Brückenschlag zum Ganzheitlichen – Auf der einen Seite vermag die Schulmedizin mit ihren vielen Spezialisierungen bei der Behandlung von Erkrankungen häufig keine ganzheitliche Sichtweise mehr zu bieten und auf der anderen Seite übt unser Gesundheitssystem einen enormen wirtschaftlichen Druck auf die Krankenhäuser aus, so dass Patienten möglichst schnell operiert werden müssen. Beides verhindert dass sich Ärzte mit den Ängsten der Patienten vor einer Operation und deren Ursachen eingehend auseinandersetzen können. Diese sind nämlich häufig nicht so klar und greifbar wie die chirurgische Diagnose. Diesem Problem stellen sich jetzt die Ärzte der Chirurgischen Klinik I (Klinik für Allgemein-, Viszeral-, Gefäßchirurgie und Koloproktologie) des Johanniter-Krankenhauses Rheinhausen. Im Rahmen einer sogenannten Visualisierungsstudie bietet die Klinik ein präoperatives (vor der Operation) Entspannungsprogramm und eine intensivierte Operationsvorbereitung an zum Abbau von Ungewissheit, Angst und Stress. „Diese zusätzliche, begleitende Maßnahme kann das Wohlbefinden des Patienten nachweislich verbessern und den Genesungsverlauf nach der Operation, zum Beispiel Verminderung von Schmerzen und Beschwerden, eine bessere Wundheilung und somit auch eine schnellere Mobilisierung, positiv beeinflussen“, erklärt Prof. Dr. Georg Omlor (Oberarzt der Chirurgischen Klinik I), der die Studie leitet und koordiniert. Bei diesem Angebot richtet sich der Blick gezielt auf die Angst und den Stress, der bei den Menschen ausgelöst wird, wenn eine geplante Operation bevorsteht. Denn das Wissen um eine bevorstehende Operation ist für die meisten Menschen ein erheblicher Stressfaktor. Gerade Menschen, die erstmals in ihrem Leben operiert werden müssen, fühlen sich dem Geschehen gänzlich ausgeliefert, verbunden mit vielen Unsicherheiten. Diese werden unter Umständen noch durch persönliche ganz individuelle Probleme des Alltags verstärkt. Die Folge: Angst-Stress-Druck. 

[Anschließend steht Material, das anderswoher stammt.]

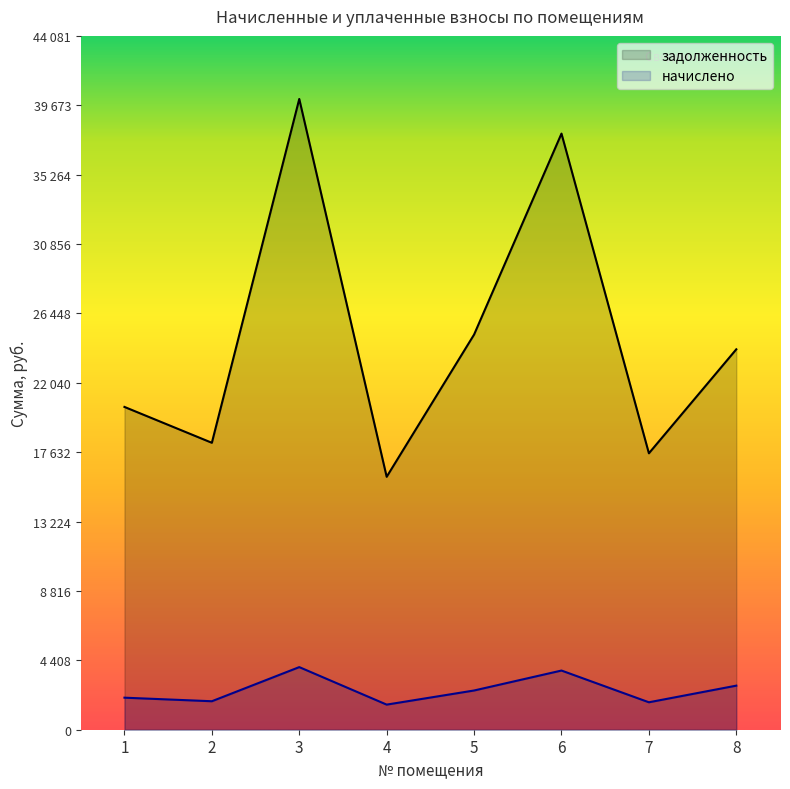

What are all the series names shown in the legend?

задолженность, начислено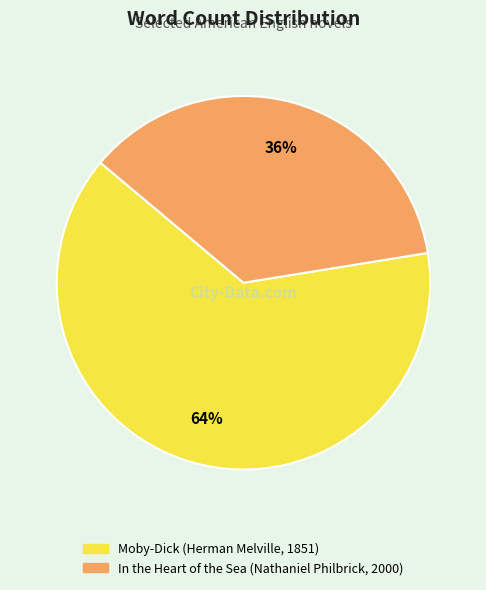

Do Moby-Dick (Herman Melville, 1851) and In the Heart of the Sea (Nathaniel Philbrick, 2000) together represent more than half of the pie?

Yes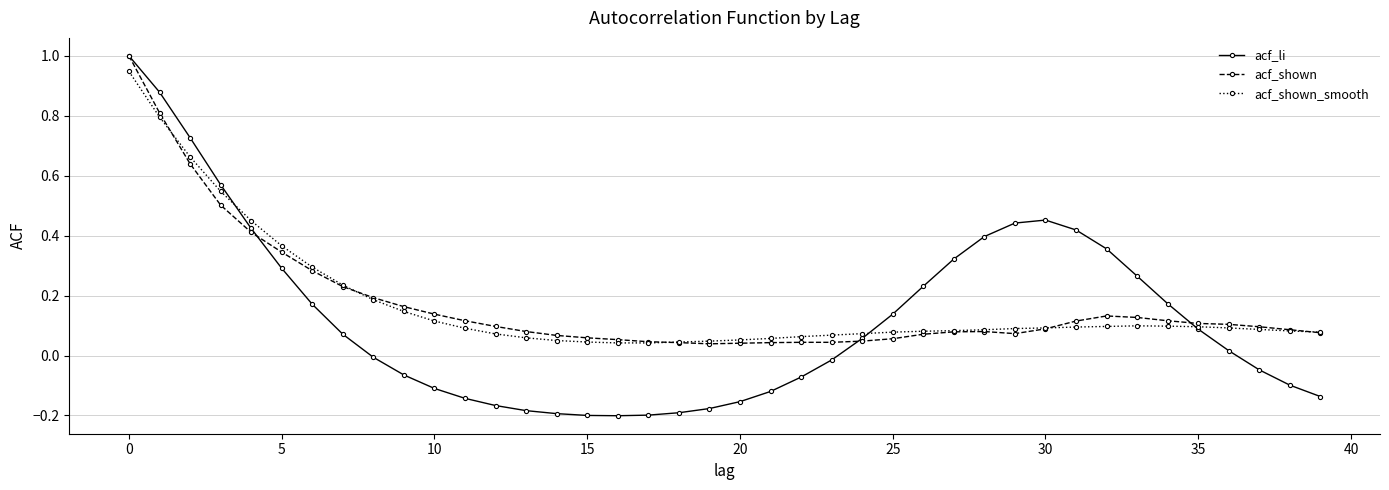

True or false: acf_shown_smooth has more than 0 points higher than both neighbors.

True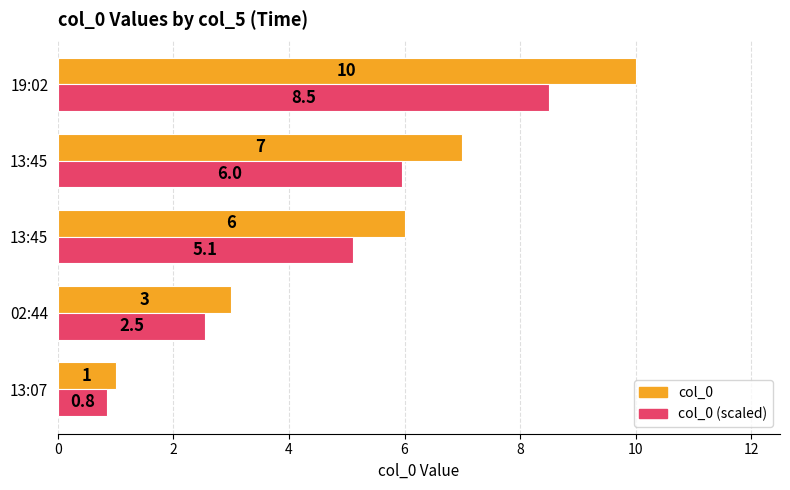

Count the number of categories in the chart.

5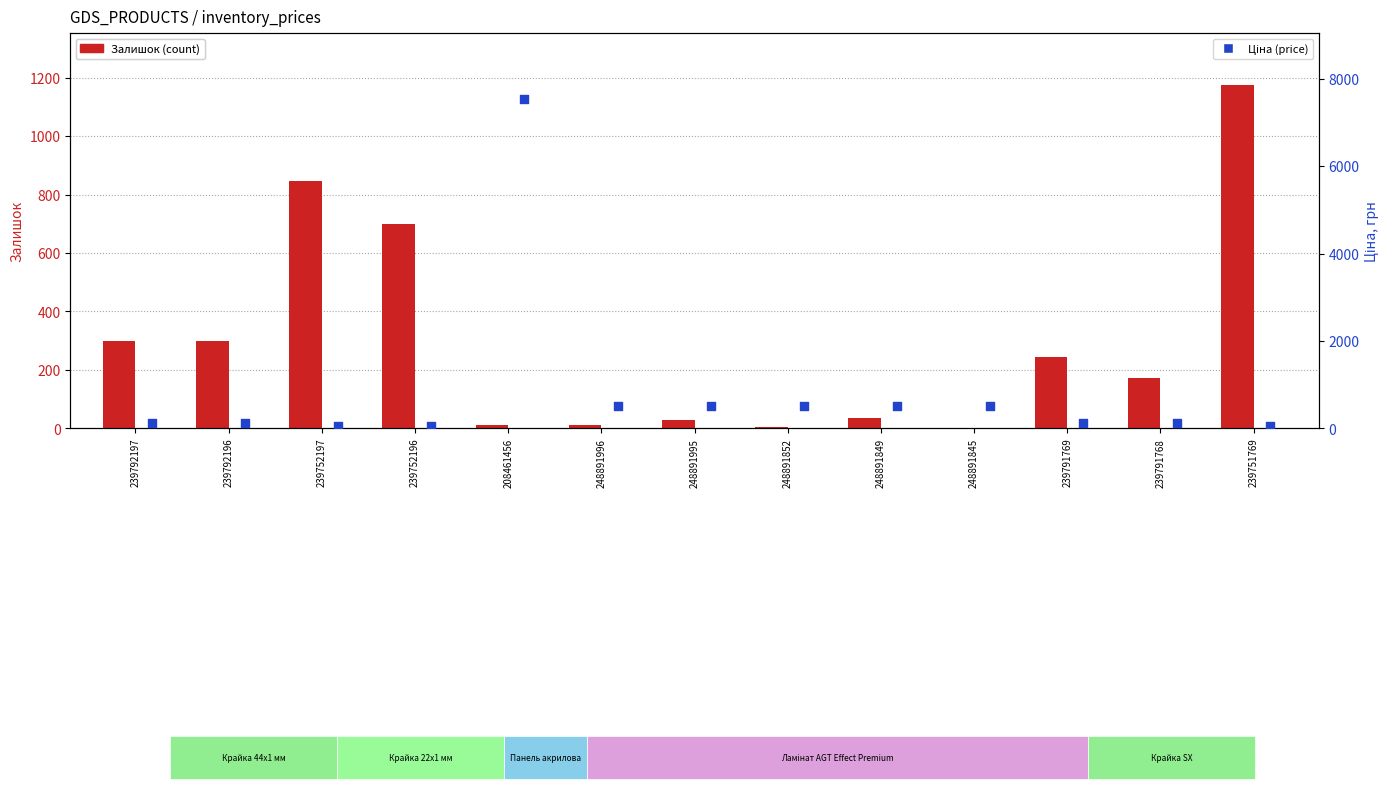

Which series has the largest Y range (max minus min)?

Ціна (price)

„Sowohl unsere Erfahrungen als Chirurgen, als auch vielversprechende wissenschaftliche Erkenntnisse haben uns dazu bewogen, die Teilnahme an dieser Visualisierungsstudie speziell für Patienten mit Hernienerkrankungen (z.B. Leistenbruch) und für Patienten die sich einer elektiven (zeitlich planbaren) kolorektalen Resektion (Entfernung von Darmabschnitten) oder einer Gallenblasenentfernung unterziehen müssen, im Johanniter-Krankenhaus Rheinhausen  auf Wunsch anzubieten“, so Omlor.

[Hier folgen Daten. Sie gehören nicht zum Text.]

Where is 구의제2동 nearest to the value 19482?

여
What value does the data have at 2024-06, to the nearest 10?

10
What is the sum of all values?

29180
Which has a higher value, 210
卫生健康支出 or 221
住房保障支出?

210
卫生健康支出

Eigens für die Visualisierungsstudie wurde im Johanniter-Krankenhaus Rheinhausen ein Studienteam aus der Chirurgischen Klinik I und Studierenden der Universität Duisburg-Essen gegründet. Um den Ängsten der Patienten effektiv vorzubeugen, werden die Patienten in einer einwöchigen Vorbereitung mit speziellen Entspannungsübungen und einem Atemtraining sowie genauer Erklärung der Operationsabläufe, zum Beispiel anhand von Bildern, intensiver auf ihre oftmals neue Situation vorbereitet. Nach erfolgter Operation erfolgt eine studienbegleitende Nachsorge von drei Wochen.

Informationen sind erhältlich über das Sekretariat der Klinik für Allgemein-, Viszeral-, Gefäßchirurgie und Koloproktologie des Johanniter-Krankenhauses Rheinhausen (Chefarzt Dr. Alexander Meyer) unter Ruf: 02065/97-1201 oder Email: chirurgie1@johanniter-rheinhausen.de 

Das Team der Visualisierungsstudie bereitet die Patienten intensiver auf eine bevorstehende Operation vor und möchte den Ängsten der Patienten vorbeugen (v.l.n.r.): Mohamed Kanaan, Esra Cinel (Universität Duisburg-Essen), Oberarzt Prof. Dr. Georg Omlor, Fachärztin Claudia Anne Piesen und Oberarzt Sascha T. König (Johanniter-Krankenhaus Rheinhausen).